_Extrait_:
Cass. com., 22 septembre 2021, n° 20-12.951
COUR DE CASSATION
Arrêt
Rejet
PARTIES
Demandeur :
Marseille Courses (SARL), Rivière, Valmarpen Holding (SARL), Gillibert (ès qual.)
Défendeur :
Quillerier Lesieur, Allô express (SARL)
COMPOSITION DE LA JURIDICTION
Président :
Mme Mouillard
Rapporteur :
Mme Poillot-Peruzzetto
Avocat général :
M. Debacq
Avocats :
SCP Lyon-Caen et Thiriez, SCP Buk Lament-Robillot
Faits et procédure
1. Selon l'arrêt attaqué (Aix-en Provence, 10 octobre 2019), M. Quillerier Lesieur (M. Quillerier), qui a créé la société Marseille courses puis la société Allo express, a cédé à la société Valmarpen et à M. Rivière les actions composant le capital social de la première par un acte comportant, à la charge de la société Allo express, une clause de non-concurrence.

_Données présentées_:
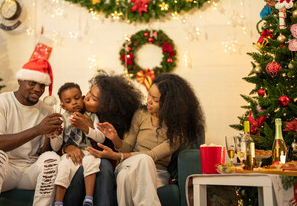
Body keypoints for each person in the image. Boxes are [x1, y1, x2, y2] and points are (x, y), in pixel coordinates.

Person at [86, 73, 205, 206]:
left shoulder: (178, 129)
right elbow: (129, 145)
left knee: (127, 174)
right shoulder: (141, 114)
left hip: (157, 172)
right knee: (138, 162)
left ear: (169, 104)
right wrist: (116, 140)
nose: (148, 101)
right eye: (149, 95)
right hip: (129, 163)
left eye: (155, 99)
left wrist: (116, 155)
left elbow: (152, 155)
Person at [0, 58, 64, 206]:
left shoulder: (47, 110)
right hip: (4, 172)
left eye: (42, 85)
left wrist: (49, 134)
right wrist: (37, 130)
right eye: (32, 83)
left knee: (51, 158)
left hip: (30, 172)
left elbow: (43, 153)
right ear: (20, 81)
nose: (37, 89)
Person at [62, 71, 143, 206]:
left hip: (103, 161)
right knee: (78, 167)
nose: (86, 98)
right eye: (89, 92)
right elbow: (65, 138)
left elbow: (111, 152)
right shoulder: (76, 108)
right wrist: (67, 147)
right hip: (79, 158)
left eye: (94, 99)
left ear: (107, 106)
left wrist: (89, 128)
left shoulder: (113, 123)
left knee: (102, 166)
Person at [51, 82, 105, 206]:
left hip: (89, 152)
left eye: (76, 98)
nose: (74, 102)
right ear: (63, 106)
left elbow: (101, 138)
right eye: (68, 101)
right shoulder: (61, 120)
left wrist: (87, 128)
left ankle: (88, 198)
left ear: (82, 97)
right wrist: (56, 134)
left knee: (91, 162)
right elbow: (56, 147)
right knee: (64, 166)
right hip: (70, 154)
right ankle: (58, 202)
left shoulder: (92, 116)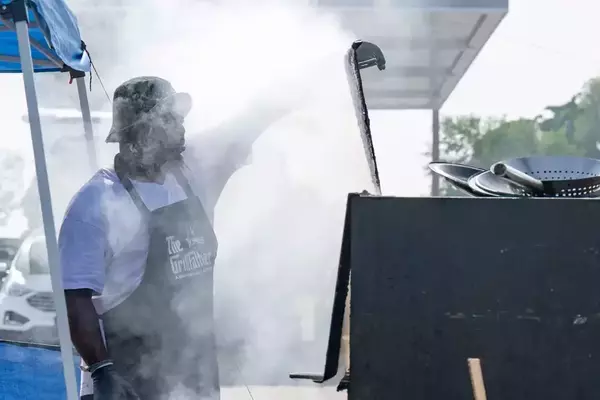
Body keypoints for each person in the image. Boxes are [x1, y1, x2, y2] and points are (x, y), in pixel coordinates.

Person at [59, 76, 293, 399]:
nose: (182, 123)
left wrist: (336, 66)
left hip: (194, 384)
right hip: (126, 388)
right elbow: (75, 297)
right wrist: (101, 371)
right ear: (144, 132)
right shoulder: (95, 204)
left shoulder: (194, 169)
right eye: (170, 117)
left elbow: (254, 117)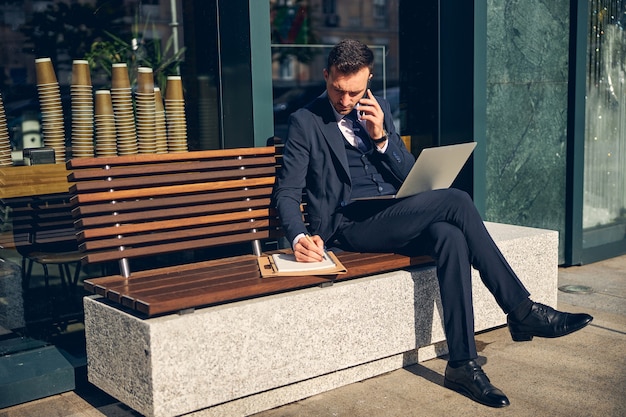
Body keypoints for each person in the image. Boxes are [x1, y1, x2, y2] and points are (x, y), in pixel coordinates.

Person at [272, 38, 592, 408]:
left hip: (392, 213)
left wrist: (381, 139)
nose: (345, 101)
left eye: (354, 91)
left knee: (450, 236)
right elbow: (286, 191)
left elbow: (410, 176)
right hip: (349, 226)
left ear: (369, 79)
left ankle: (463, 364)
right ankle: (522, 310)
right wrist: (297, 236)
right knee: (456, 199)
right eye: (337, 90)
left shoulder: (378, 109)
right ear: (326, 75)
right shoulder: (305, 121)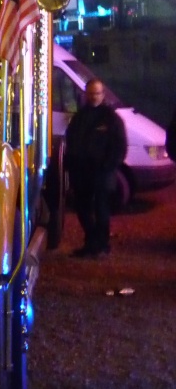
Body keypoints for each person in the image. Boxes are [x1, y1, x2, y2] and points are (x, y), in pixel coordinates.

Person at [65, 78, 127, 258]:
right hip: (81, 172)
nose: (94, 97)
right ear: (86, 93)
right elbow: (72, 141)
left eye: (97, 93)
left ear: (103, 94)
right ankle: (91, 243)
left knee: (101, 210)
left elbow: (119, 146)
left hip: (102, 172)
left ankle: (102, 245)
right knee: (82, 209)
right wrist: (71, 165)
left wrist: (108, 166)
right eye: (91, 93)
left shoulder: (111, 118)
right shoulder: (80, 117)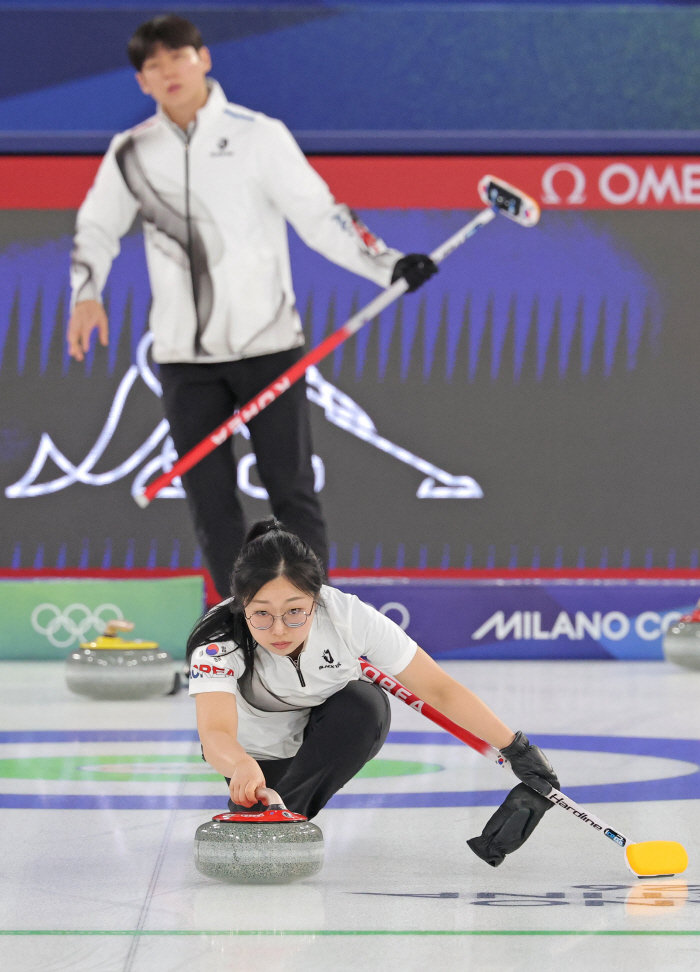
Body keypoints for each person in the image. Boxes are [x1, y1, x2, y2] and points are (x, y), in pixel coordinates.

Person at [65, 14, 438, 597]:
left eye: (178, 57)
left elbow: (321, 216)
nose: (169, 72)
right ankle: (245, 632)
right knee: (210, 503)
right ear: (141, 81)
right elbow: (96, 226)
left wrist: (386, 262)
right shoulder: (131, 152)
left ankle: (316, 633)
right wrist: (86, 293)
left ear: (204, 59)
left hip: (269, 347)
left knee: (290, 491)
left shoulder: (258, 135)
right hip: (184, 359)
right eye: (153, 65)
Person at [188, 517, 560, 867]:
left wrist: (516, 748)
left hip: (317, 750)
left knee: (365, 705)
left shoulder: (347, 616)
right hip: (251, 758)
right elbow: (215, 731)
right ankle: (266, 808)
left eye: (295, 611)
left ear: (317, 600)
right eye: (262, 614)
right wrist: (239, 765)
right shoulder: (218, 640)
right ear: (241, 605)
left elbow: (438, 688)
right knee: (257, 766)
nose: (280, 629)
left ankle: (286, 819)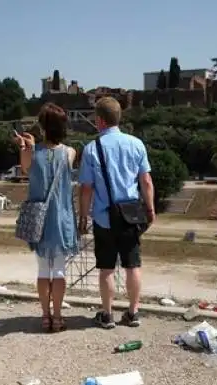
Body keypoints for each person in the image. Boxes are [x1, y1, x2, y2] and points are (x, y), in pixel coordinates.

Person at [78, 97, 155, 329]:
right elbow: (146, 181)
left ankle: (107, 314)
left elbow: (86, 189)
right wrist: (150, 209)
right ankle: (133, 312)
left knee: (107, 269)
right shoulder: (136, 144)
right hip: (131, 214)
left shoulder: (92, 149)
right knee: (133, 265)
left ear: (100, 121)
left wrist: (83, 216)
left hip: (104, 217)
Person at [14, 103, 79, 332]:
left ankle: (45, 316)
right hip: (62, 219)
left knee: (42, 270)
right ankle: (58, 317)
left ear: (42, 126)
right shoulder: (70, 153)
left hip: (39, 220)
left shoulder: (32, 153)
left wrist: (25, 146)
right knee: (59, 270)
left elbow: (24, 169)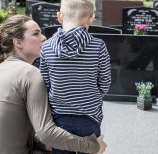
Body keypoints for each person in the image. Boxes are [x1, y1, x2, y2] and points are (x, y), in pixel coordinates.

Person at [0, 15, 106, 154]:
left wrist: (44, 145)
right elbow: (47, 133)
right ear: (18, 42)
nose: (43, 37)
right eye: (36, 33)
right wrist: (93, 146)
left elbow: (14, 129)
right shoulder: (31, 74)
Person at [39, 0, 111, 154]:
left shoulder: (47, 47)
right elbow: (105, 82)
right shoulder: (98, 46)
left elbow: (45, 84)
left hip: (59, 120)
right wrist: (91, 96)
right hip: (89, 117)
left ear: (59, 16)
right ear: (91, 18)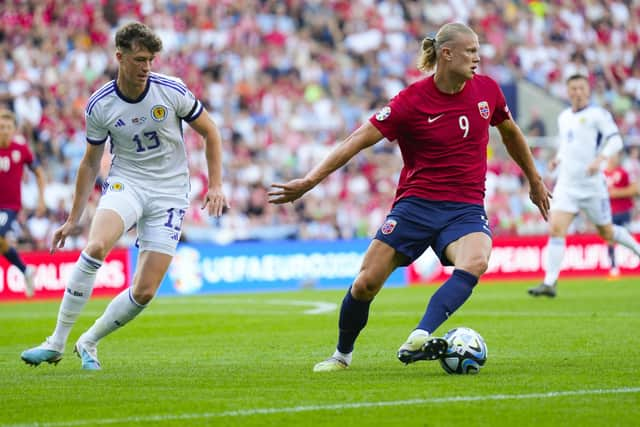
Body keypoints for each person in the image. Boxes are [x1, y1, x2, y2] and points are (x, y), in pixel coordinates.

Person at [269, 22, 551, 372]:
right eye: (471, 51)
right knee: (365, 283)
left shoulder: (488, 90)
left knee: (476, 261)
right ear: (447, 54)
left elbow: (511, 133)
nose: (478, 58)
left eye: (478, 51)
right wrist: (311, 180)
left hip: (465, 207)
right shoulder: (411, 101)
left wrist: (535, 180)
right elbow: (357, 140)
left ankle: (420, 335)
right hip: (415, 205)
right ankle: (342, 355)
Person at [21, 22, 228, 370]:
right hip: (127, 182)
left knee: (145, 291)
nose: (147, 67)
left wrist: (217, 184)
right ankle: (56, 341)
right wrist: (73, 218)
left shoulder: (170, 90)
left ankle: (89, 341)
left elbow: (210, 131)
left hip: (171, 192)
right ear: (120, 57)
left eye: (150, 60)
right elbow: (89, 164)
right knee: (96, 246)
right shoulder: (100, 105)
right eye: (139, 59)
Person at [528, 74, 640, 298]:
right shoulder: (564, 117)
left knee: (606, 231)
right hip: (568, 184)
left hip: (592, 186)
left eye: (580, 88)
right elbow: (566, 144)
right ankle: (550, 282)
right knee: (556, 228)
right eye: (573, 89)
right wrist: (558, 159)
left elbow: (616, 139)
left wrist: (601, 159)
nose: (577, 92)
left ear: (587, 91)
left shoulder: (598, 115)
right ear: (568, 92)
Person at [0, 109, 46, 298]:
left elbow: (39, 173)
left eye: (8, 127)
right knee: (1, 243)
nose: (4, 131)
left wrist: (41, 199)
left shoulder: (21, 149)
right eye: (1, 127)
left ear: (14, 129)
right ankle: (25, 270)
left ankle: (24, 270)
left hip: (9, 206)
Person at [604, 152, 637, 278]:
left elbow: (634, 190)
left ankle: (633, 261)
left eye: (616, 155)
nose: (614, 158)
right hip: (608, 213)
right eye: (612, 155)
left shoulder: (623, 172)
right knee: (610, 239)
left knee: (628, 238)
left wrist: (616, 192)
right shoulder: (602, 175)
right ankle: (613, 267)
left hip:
* * *
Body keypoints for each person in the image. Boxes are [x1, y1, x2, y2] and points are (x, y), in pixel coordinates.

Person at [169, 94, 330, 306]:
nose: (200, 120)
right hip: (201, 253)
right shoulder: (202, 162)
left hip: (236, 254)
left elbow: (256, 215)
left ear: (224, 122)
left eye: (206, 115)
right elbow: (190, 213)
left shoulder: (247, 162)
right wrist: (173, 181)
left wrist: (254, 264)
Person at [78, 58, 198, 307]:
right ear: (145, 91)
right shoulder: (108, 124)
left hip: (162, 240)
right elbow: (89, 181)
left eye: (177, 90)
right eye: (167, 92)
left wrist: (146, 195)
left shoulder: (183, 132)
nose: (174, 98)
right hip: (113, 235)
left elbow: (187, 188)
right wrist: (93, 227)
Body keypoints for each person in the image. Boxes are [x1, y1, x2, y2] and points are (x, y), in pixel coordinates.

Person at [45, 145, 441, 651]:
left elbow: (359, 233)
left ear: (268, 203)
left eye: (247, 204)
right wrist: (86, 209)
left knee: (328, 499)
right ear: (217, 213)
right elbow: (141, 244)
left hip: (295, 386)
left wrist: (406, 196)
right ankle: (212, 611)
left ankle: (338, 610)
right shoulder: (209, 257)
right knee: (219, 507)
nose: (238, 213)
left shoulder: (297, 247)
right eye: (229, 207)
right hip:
--
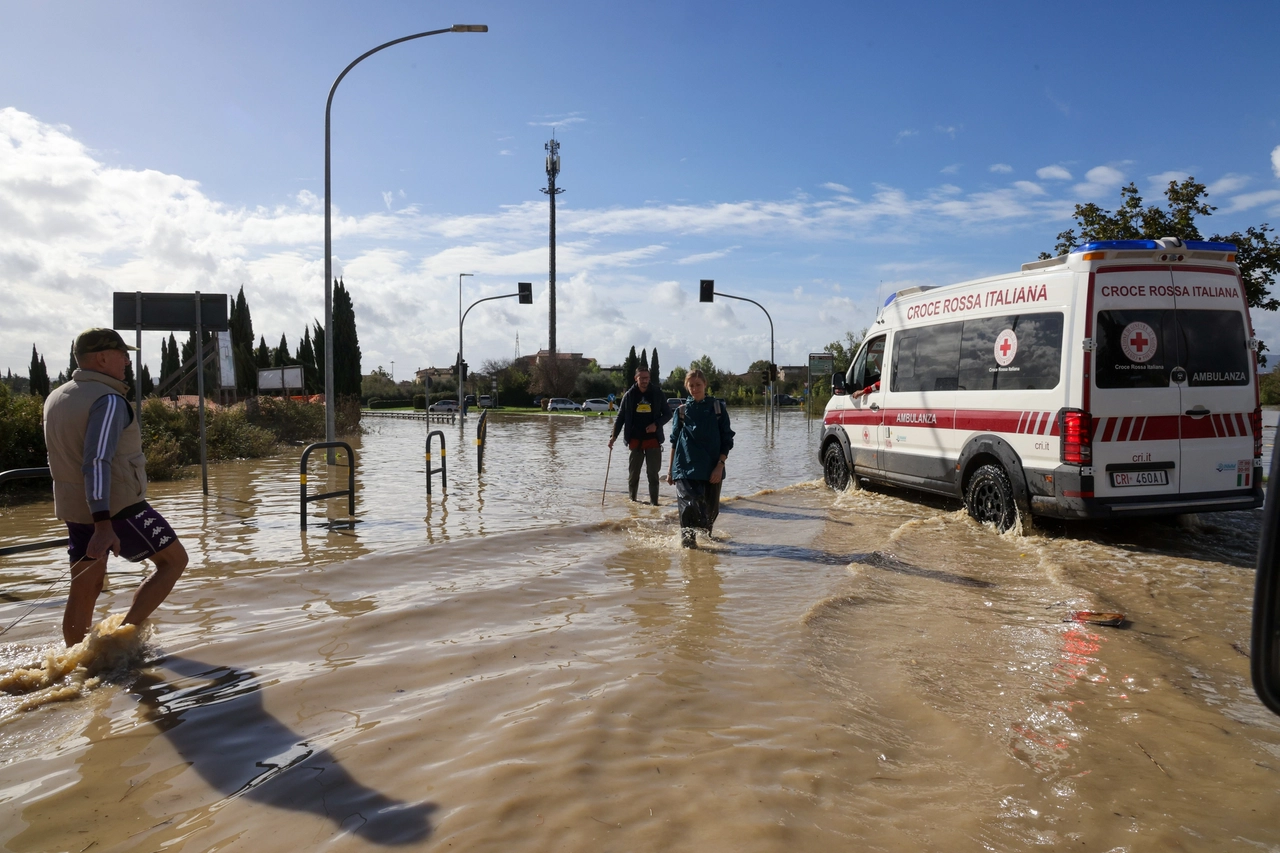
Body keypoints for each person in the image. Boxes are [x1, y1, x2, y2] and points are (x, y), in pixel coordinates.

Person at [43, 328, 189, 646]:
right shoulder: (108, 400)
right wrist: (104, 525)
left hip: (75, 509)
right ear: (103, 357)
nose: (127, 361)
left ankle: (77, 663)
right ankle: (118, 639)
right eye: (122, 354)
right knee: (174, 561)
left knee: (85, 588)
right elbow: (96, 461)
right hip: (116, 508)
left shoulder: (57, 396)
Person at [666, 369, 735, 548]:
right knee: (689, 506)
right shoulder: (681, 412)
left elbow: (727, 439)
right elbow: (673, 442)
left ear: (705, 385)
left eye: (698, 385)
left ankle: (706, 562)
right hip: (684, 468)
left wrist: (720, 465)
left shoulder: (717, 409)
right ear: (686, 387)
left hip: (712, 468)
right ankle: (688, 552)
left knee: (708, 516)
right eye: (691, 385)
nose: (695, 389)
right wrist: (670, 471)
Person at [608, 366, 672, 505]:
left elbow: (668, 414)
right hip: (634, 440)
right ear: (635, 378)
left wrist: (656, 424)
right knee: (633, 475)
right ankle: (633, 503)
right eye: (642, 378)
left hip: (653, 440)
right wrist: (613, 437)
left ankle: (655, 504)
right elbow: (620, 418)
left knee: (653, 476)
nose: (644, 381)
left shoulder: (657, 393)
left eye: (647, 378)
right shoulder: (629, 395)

_Consigne 1_:
Indiquez si chacune des affirmations suivantes concorde avec l'extrait, en répondant par oui ou par non et en citant mot pour mot les termes de l'extrait qui tranchent la question.
(a) L'arrêt attaqué a été rendu à Aix-en-Provence le 10 octobre 2019.
(b) La clause de non-concurrence est mise à la charge de M. Rivière.
(c) M. Quillerier a créé la société Marseille courses.
_Consigne 2_:
Répondez brièvement aux questions suivantes à l'aide de l'extrait.
(a) Quelle est l'issue de l'arrêt de la Cour de cassation ?
(b) Qui exerce la fonction d'avocat général ?
(c) À qui M. Quillerier a-t-il cédé les actions de la société Marseille courses ?

_Réponse 1_:
(a) Oui : « Aix-en Provence, 10 octobre 2019 ».
(b) Non : « à la charge de la société Allo express, une clause de non-concurrence ».
(c) Oui : « qui a créé la société Marseille courses ».

_Réponse 2_:
(a) Un rejet.
(b) M. Debacq.
(c) À la société Valmarpen et à M. Rivière.